Yup. Note that this is all about the legal case resulting from the action. Hence my point. In the story it's presented as a given that she has more or less no choice. She's done everything she can to deal with the situation legally. She's filed complaints. She's in an environment in which divorce or separation isn't as legally easy as it is now, and options for battered women were close to nil. A lot of our legal changes with regard to marriage exist precisely because of that scenario.
Today, a woman would have a much harder time making that same case. Not because we've somehow gone backwards socially or something, but because we've created so many options for women in this situation to help them get out of it.
--from Gbaji, who thinks cops are more justified shooting people who look bad, then wives shooting husbands who abuse and rape them and their kids and pets and are imminent threats telling them they will kill them.
Drama much? Can we agree that the issue of domestic violence is far far more complex than that, and should not just be shoehorned into a simplistic "for or against" kind of thing?
Where are the SWAT militarization knock-downs due to 911 calls of domestic violence?
They flashbang to death babies. Shoot to death anyone answering a door. DRUGS. Essentially commerce, non-violent. Domestic violence--violent. Uh. GRRRRR. Sorry if strawmanning you, *******, or your ****** logic or priorities.

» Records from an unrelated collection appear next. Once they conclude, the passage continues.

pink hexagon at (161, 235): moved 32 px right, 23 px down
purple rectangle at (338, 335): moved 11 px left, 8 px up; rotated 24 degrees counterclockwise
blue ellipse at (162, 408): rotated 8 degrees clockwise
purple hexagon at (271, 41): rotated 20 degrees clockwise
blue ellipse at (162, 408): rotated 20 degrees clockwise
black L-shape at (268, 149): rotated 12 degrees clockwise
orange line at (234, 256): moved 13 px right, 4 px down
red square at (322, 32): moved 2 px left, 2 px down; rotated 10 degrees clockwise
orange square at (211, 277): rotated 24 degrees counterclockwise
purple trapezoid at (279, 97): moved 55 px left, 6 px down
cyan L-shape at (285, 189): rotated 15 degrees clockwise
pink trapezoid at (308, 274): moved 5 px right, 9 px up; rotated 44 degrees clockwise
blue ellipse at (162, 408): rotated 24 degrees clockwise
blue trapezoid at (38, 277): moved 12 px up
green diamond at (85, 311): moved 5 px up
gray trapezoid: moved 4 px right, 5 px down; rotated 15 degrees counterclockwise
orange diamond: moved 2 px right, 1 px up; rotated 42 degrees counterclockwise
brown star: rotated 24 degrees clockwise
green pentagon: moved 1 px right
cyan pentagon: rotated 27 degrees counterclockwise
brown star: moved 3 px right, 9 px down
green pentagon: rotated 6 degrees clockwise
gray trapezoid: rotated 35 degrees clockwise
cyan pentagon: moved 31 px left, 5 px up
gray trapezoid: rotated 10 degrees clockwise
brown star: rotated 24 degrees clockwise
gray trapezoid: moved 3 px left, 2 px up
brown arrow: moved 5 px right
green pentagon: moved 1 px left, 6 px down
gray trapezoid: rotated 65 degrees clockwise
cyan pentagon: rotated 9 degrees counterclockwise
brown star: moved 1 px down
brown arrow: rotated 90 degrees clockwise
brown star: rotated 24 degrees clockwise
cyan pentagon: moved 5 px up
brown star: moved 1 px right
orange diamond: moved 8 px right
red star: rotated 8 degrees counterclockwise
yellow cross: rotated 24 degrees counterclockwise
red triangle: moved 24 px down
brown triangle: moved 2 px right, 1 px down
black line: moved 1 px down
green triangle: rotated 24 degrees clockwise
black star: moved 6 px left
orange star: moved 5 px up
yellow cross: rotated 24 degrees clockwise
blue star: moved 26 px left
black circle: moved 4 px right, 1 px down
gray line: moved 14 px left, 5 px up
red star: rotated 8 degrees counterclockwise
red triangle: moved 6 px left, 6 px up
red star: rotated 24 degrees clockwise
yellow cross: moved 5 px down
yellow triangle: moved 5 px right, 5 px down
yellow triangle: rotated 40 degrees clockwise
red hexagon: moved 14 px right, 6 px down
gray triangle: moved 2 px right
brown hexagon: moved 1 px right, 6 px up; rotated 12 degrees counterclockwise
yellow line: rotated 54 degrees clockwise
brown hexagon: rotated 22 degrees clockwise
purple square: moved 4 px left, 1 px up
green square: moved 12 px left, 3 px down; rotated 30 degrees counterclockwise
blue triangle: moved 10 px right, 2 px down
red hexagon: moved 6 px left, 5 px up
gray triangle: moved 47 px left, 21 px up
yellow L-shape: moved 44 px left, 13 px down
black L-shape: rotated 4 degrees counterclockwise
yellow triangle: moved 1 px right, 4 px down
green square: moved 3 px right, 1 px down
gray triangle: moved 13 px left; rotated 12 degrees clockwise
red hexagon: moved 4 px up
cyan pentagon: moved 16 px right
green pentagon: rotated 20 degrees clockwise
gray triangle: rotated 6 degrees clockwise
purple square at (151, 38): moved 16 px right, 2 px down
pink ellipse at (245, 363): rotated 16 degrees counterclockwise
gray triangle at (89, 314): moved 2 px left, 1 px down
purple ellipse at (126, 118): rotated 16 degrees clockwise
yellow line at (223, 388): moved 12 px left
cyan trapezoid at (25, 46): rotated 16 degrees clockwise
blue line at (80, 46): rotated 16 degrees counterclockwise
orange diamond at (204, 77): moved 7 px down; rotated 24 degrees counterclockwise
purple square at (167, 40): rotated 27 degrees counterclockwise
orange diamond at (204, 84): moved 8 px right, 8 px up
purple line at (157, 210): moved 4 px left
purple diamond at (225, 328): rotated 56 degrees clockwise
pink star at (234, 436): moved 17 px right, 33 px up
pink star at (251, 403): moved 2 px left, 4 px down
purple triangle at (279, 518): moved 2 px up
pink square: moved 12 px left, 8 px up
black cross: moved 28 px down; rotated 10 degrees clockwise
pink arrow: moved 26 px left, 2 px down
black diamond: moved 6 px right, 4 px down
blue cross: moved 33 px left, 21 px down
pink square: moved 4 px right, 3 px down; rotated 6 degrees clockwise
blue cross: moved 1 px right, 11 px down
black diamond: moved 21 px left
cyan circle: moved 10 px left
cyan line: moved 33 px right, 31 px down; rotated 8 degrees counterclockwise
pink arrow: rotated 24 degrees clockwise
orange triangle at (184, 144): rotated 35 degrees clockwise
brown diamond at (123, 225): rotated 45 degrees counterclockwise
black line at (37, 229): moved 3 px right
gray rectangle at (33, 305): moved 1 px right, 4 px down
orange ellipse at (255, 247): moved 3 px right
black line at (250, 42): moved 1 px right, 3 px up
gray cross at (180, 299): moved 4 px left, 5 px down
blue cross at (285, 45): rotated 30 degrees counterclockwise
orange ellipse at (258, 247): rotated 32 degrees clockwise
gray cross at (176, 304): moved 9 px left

You kinda answer your own question. The police are always in a tough spot with these issues. If they don't act strongly enough, they get accused of not caring, or not doing enough. If they act too strongly, they get accused of overreacting, arresting people who shouldn't be arrested, breaking up families unnecessarily, sending kinds to social services, etc. There's no one perfect answer for this. And there's always room for failure. Far too much room.